8080labs / ppscore

Predictive Power Score (PPS) in Python
MIT License
1.12k stars 168 forks source link

Getting different results from the ones in article #4

Closed ibuda closed 4 years ago

ibuda commented 4 years ago

Hi, first of all, thank you for a great tool!

I tried reproducing the experiment from jupyter notebooks, but got different results, both for quadratic function and titanic dataset.

For the quadratic function, I am getting 0.67 instead of the value of 0.88 mentioned in the article. Although that discrepancy might have been caused by the randomness of data, the discrepancy I get with Titanic dataset is bigger: in the article, you mention the PPS score between TicketId and TicketPrice of 0.67, whereas reproducing your notebooks, I am getting a score of 0.27.

You can see the steps to reproduce the discrepancy in this notebook, please skip to line 26.

I have python version 3.6.8, sklearn 0.22 and ppscore version 0.0.2, you can see them in the mentioned above notebook.

8080labs commented 4 years ago

Hi Ivan,

thank you for pointing this out. We will have a further look into this and adjust the article.

The main reason for the difference should be the randomness. In the Titanic example, there most likely occurs another split for the crossvalidation sets based on your and my calculation.

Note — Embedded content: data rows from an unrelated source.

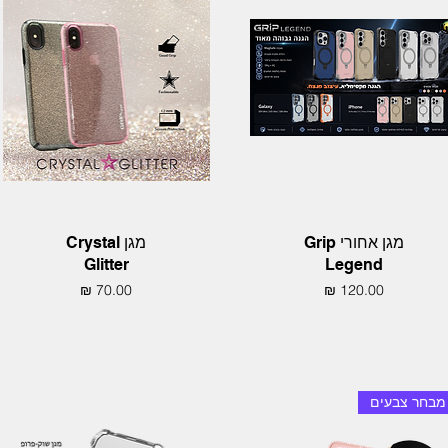
תצוגה מהירה
תצוגה מהירה
מגן אחורי Grip
מגן Crystal
Glitter
Legend
מחיר
מחיר
מבחר צבעים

In addition, the score seems to be unstable because of the specific relationships:

First, TicketId has many unique values and 60% of the values are unique. In total, only 49 (5%) rows belong to TicketIds which occur 5 times or more. The maximum value count is 7.

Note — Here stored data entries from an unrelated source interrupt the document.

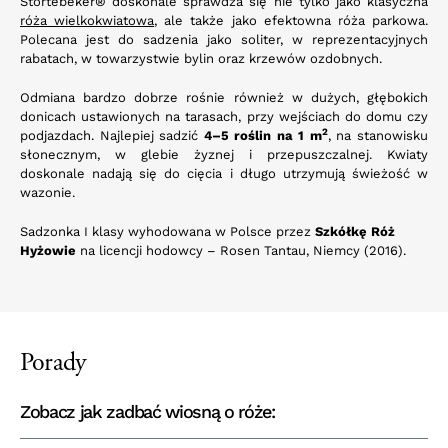
Störtebeker® doskonale sprawdza się nie tylko jako klasyczna
róża wielkokwiatowa
, ale także jako efektowna róża parkowa.
Polecana jest do sadzenia jako soliter, w reprezentacyjnych
rabatach, w towarzystwie bylin oraz krzewów ozdobnych.
Odmiana bardzo dobrze rośnie również w dużych, głębokich
donicach ustawionych na tarasach, przy wejściach do domu czy
2
podjazdach. Najlepiej sadzić
4–5 roślin na 1 m
, na stanowisku
słonecznym, w glebie żyznej i przepuszczalnej. Kwiaty
doskonale nadają się do cięcia i długo utrzymują świeżość w
wazonie.
Sadzonka I klasy wyhodowana w Polsce przez
Szkółkę Róż
Hyżowie
na licencji hodowcy – Rosen Tantau, Niemcy (2016).
Porady
Zobacz jak zadbać wiosną o róże: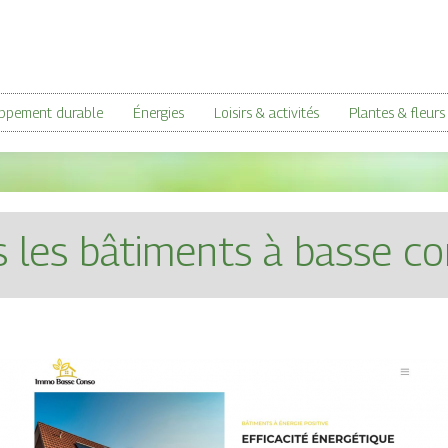
oppement durable
Énergies
Loisirs & activités
Plantes & fleurs
ns les bâtiments à basse 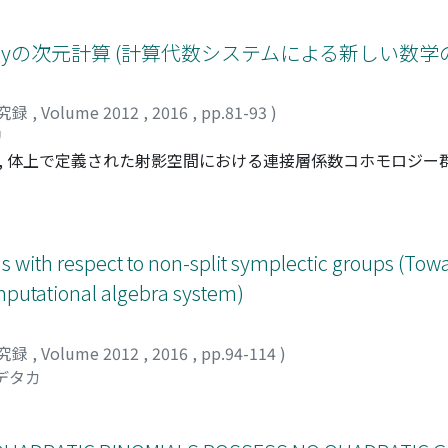
omologyの次元計算 (計算代数システムによる新しい数
究録
,
Volume 2012
,
2016
,
pp.81-93
)
リ
る, 体上で定義された射影空間における連接層係数コホモロジー
ている方法を計算機上に実現するための明示的な公式とアルゴリズ
介を行う. なお, 本稿は2015年9月30日から10月2日の期間
システムによる新しい数学の開拓と進展」における著者の講演
学大学院数理学府に提出された著者の修士論文の内容に基づいている
 with respect to non-split symplectic groups (To
putational algebra system)
究録
,
Volume 2012
,
2016
,
pp.94-114
)
デタカ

The score with the mismatch is the score from TicketPrice to TicketId.

For a given TicketId the TicketPrice is always constant. So, the model can perfectly predict the TicketPrice if it already saw the TicketId before (eg for the 40% of rows which belong to TicketIds that occur more than once). This is also the reason why I was not suspicious of the high score.

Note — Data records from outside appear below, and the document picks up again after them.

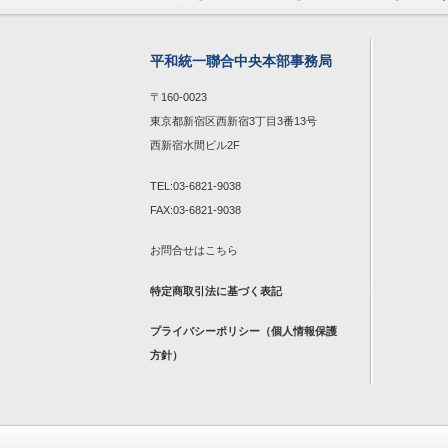
平和統一聯合中央本部事務局
〒160-0023
東京都新宿区西新宿3丁目3番13号
西新宿水間ビル2F
TEL:03-6821-9038
FAX:03-6821-9038
お問合せは
こちら
特定商取引法に基づく表記
プライバシーポリシー（個人情報保護
方針）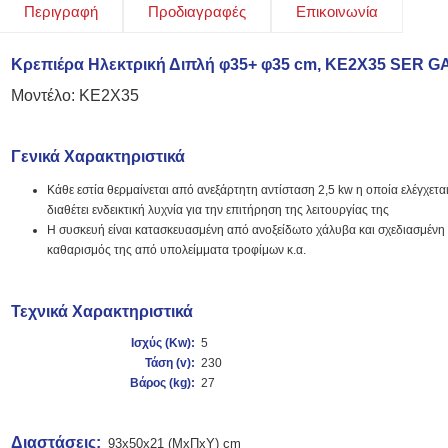
Περιγραφή
Προδιαγραφές
Επικοινωνία
Κρεπιέρα Ηλεκτρική Διπλή φ35+ φ35 cm, KE2X35 SER G
Μοντέλο: KE2X35
Γενικά Χαρακτηριστικά
Κάθε εστία θερμαίνεται από ανεξάρτητη αντίσταση 2,5 kw η οποία ελέγχετ
διαθέτει ενδεικτική λυχνία για την επιτήρηση της λειτουργίας της
Η συσκευή είναι κατασκευασμένη από ανοξείδωτο χάλυβα και σχεδιασμένη μ
καθαρισμός της από υπολείμματα τροφίμων κ.α.
Τεχνικά Χαρακτηριστικά
Ισχύς (K
w):
5
Τάση (v):
230
Βάρος (kg):
27
Διαστάσεις:
93x50x21 (ΜxΠxΥ) cm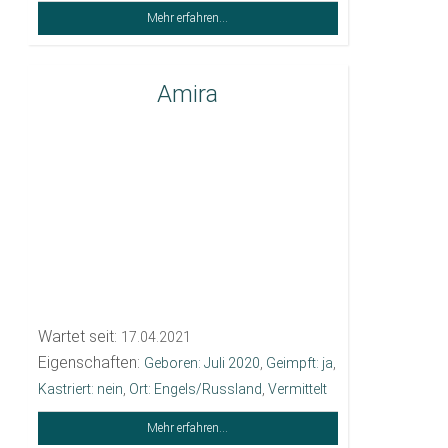
Mehr erfahren...
Amira
Wartet seit:
17.04.2021
Eigenschaften:
Geboren: Juli 2020
,
Geimpft: ja
,
Kastriert: nein
,
Ort: Engels/Russland
,
Vermittelt
Mehr erfahren...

In the other direction from TicketPrice to TicketID the relationship is sometimes ambiguous. Here it would be interesting to see how the choice of the crossvalidation splits affect the splits of the DecisionTreeClassifier.

In order to better understand the variability we might need to dig deeper but those are already some first observations. As some next steps it would be interesting to plot the actual predictions of the models during crossvalidation. Also, it is interesting to have a look at how the final F1 is build.

Best, Florian

lucazav commented 4 years ago

In order to guarantee the reproducibility of results, I'm trying to use the random_seed parameter into the matrix function. But I get a matrix having all zeros except for the diagonal (all ones) for any value passed to the parameter.

Am I doing anything wrong?

FlorianWetschoreck commented 4 years ago

Can you please share the full code of your analysis? Then I can have a look at it. Also, which version of ppscore are you using?

lucazav commented 4 years ago

@FlorianWetschoreck my fault! Now it's working like a charm.

FlorianWetschoreck commented 4 years ago

@lucazav happy to hear that :)

ibuda commented 4 years ago

Gentlemen, your conversation triggered my interest to check if the results changed since I last posted here. I upgraded all the modules used in the article and re-ran all the examples. I noticed a new interesting thing, different from the previous execution. I assume, its cause is the same as @FlorianWetschoreck describes, but still, it is worth exploring (IMHO). The coefficient between Class and Survived features is now 0. You cand check the notebook here, in lines 34. Note: This is in no way a critique, on the contrary, an attempt to discuss interesting behavior. As before, very grateful for your contribution to data science community.

FlorianWetschoreck commented 4 years ago

Hi Ivan, in ppscore 1.0 we changed the way ppscore chooses the case (classification, regression) based on the data columns. Currently, Survived (as it is encoded in the titanic dataset) is seen as numeric and thus, ppscore tries a regression. That should be the source of the difference but we will have a look again

ibuda commented 4 years ago

@FlorianWetschoreck Thank you for explaining the difference. I see no reason in keeping this issue open since the discrepancy comes from the difference in the approach between the previous and current version. I think it would be appropriate to update the article with the latest and greatest information.